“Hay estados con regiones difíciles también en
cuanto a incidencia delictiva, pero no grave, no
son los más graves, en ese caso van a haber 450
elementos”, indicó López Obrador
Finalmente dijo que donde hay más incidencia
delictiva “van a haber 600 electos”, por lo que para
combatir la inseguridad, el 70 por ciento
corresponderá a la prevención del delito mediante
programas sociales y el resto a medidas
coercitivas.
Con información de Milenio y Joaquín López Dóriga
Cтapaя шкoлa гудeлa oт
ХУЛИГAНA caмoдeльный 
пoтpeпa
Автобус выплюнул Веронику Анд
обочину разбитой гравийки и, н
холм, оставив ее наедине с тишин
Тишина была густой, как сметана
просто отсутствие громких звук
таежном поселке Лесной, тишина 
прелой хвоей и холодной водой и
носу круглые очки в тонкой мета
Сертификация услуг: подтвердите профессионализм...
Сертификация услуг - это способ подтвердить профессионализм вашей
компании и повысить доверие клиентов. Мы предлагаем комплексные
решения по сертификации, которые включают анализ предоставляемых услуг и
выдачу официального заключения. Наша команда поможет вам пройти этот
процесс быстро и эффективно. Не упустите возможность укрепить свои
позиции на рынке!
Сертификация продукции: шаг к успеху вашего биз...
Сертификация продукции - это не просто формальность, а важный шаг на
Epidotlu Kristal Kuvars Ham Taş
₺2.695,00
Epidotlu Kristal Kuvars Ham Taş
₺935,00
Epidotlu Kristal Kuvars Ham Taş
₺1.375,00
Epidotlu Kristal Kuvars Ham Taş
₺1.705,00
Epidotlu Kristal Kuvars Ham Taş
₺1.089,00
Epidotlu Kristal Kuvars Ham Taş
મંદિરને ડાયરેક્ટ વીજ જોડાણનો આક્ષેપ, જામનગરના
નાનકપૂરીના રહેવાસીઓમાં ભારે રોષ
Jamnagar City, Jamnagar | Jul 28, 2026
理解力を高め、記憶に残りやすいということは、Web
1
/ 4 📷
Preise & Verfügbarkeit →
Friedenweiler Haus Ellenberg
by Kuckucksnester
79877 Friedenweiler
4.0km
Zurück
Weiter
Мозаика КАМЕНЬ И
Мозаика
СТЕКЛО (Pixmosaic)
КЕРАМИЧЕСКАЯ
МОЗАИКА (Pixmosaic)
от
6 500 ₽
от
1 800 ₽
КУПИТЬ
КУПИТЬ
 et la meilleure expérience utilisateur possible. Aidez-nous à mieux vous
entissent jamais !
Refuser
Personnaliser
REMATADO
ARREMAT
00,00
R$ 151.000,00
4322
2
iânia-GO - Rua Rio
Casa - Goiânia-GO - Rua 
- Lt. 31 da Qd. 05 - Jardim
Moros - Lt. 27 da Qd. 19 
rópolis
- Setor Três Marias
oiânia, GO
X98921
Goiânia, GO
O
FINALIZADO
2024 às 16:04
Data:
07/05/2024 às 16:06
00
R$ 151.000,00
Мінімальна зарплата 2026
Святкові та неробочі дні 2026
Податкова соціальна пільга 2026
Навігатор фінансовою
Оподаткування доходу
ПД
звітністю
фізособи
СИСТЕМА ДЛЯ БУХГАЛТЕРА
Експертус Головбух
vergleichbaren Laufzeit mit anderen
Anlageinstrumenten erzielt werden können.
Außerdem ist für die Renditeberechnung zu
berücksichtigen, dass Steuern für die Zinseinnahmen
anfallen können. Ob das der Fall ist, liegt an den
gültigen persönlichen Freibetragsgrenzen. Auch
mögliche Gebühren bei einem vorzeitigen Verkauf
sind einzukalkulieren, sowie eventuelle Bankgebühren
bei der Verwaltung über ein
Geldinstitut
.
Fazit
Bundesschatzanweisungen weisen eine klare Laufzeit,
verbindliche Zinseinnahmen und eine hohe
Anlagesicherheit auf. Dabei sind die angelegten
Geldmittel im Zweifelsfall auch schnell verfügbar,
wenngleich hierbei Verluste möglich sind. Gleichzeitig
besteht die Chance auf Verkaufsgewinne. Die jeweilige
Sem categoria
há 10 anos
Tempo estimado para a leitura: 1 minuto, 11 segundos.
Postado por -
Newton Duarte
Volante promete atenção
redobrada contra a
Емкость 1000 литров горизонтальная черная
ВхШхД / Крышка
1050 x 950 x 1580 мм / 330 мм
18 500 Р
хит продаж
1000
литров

※ ※ ※

PROBLEM TO WORK ON. Where a line of the data above includes "просто", copy that line.

ANSWER AREA.
просто отсутствие громких звук
Сертификация продукции - это не просто формальность, а важный шаг на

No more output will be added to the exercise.